Posted by Andy Seaborne <an...@apache.org>.
On 19/12/14 14:31, Reto Gmür wrote:
> Clerezza is not meant as a wrapper to integrate these
> toolkits but since the beginning the purpose was to provide a generic API
> solely based on the RDF standards, integrating well into the Java platform.

> The APIs of Jena and Sesame are specifically designed for triple stores.

Good - let's recognize that different APIs can serve different purposes. 
  That includes Clerezza.

> While triple stores are the standard databases for RDF databases other data
> can also be exposed as RDF. In the generic case a mapping to the Jena or
> Sesame model is not possible without memory expensive work-arounds.

I don't understand that point - could you expand on it?  Let's get concrete.

> Also
> because of this ties to tripe stores some of the RDF features are not
> possible (at least not easily) with these APIs.

Interesting claim - could you explain it?  Links would be good.  Let's 
ground discussion in the spec text we are all claiming to adhere to. [*]

>
> I developed the first version of such an API in 2006 when working
> with the Jena team at HP on a Graph Versioning System.
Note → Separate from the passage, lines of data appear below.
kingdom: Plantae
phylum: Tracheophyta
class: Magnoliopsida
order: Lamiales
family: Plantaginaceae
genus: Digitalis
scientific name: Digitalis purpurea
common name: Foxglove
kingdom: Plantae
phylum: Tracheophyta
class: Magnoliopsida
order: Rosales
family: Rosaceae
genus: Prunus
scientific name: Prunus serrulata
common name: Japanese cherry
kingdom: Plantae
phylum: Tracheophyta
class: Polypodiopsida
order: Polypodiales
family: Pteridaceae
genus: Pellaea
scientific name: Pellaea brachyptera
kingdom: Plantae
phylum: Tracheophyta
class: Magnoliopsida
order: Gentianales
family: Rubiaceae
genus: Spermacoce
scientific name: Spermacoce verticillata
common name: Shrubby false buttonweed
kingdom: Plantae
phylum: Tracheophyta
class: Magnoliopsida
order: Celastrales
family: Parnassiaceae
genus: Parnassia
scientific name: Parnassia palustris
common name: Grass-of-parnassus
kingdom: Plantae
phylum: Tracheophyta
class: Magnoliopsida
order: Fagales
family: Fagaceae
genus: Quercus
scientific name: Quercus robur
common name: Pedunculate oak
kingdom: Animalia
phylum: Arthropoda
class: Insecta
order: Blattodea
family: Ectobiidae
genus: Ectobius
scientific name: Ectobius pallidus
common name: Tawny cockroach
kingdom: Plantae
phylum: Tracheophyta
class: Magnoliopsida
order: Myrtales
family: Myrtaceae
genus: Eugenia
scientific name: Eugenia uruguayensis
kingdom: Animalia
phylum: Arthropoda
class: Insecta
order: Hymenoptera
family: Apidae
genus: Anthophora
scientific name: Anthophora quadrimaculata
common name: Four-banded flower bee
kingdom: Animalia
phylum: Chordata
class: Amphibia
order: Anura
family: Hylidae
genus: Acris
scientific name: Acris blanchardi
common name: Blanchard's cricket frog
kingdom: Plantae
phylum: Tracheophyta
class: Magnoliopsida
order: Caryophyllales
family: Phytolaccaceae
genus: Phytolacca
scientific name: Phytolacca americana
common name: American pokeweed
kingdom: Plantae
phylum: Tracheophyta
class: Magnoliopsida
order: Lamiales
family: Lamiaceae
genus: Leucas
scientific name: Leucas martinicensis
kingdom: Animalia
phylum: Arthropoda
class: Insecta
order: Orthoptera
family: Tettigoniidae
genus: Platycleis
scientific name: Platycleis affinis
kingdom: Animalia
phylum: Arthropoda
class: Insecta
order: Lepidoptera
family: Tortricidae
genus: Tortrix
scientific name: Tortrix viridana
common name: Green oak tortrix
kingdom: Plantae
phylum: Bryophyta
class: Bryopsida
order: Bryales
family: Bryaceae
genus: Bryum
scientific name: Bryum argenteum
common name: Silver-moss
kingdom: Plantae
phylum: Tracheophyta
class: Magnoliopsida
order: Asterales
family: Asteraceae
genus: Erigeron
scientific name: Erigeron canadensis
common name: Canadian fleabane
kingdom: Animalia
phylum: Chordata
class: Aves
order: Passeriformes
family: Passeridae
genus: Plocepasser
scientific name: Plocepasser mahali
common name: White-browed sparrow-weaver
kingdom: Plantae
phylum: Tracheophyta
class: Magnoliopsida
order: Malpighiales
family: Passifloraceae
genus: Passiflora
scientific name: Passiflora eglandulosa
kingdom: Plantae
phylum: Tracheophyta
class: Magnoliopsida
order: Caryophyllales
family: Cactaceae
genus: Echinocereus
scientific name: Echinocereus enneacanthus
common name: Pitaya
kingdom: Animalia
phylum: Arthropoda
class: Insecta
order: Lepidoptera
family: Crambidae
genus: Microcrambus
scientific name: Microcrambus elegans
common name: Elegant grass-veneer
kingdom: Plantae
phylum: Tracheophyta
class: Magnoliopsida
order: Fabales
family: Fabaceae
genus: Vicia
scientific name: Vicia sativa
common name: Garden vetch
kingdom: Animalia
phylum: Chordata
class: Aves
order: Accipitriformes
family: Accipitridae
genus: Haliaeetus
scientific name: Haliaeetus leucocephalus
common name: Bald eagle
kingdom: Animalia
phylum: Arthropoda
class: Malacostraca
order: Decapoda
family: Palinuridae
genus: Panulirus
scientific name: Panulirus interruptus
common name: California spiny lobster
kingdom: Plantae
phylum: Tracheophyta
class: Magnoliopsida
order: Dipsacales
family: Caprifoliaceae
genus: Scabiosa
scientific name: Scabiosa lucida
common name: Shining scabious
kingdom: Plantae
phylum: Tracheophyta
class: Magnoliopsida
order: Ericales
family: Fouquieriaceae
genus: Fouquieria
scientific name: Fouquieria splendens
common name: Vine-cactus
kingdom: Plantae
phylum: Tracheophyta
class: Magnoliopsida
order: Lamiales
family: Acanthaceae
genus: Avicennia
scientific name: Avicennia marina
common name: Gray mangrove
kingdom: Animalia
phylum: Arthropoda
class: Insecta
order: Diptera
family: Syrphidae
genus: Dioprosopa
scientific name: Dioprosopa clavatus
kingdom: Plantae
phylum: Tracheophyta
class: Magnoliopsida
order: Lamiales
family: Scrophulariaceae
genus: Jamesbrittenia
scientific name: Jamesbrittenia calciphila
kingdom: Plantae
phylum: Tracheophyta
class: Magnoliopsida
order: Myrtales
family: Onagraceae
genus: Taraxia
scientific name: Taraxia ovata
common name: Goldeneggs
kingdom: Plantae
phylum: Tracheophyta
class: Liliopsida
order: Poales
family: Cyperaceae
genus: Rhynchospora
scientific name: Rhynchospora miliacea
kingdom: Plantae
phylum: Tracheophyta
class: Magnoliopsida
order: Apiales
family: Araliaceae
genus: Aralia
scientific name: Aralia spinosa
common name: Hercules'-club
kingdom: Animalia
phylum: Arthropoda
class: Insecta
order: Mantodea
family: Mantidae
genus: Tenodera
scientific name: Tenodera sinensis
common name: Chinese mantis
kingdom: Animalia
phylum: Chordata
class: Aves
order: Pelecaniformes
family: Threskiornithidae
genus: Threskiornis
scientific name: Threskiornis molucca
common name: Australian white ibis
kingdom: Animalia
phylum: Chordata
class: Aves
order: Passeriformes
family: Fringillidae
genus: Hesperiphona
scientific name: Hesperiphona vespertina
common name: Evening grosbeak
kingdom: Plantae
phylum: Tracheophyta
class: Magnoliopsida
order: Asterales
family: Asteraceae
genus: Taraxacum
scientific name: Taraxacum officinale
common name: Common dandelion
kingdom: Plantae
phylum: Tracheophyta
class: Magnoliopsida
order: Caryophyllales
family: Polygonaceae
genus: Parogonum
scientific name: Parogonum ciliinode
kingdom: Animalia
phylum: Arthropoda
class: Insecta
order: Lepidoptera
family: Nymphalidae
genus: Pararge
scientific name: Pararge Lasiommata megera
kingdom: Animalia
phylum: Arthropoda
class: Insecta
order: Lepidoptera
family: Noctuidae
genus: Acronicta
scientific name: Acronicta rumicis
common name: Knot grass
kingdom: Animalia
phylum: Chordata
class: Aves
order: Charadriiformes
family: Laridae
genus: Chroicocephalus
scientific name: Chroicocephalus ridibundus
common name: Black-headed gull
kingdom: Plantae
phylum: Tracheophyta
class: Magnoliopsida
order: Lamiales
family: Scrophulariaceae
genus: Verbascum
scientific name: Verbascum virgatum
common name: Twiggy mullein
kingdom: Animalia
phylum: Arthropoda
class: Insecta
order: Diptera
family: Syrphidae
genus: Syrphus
The current Clerezza
> API is however substantially different from this with the contributions of
> many developers.

You will be pleased to know that HP granted IP rights of GVS, and 
derived works, to ASF as part of the Jena software grant.  It had not 
been done before.

>> The idea of Commons RDF as we conceived was to design together with those
>> toolkits a generic API that new versions could implement and focus on
>> implementing portable algorithms with a choice of storage. And that's
>> basically the current scope of Commons RDF as I know it.
>>
>
> That's pretty much the goal of the Clerezza RDF library too. And I can show
> you usecases where the current version of your API doesn't fulfill this
> purpose.

Please show the use cases.

> As for the project on github I've never seen any
> discussion about this on the various semantic web related mailing lists at
> apache.

http://markmail.org/message/dtvy7mpm7gd7kvdw

http://mail-archives.apache.org/mod_mbox/clerezza-dev/201406.mbox/%3C5398B07C.5000507%40apache.org%3E

This is not an Apache-only endeavour.

	Andy

[*] Disclose the the wider audience: I was active on the RDF 1.1 working 
group, contributing to various of the W3C specs.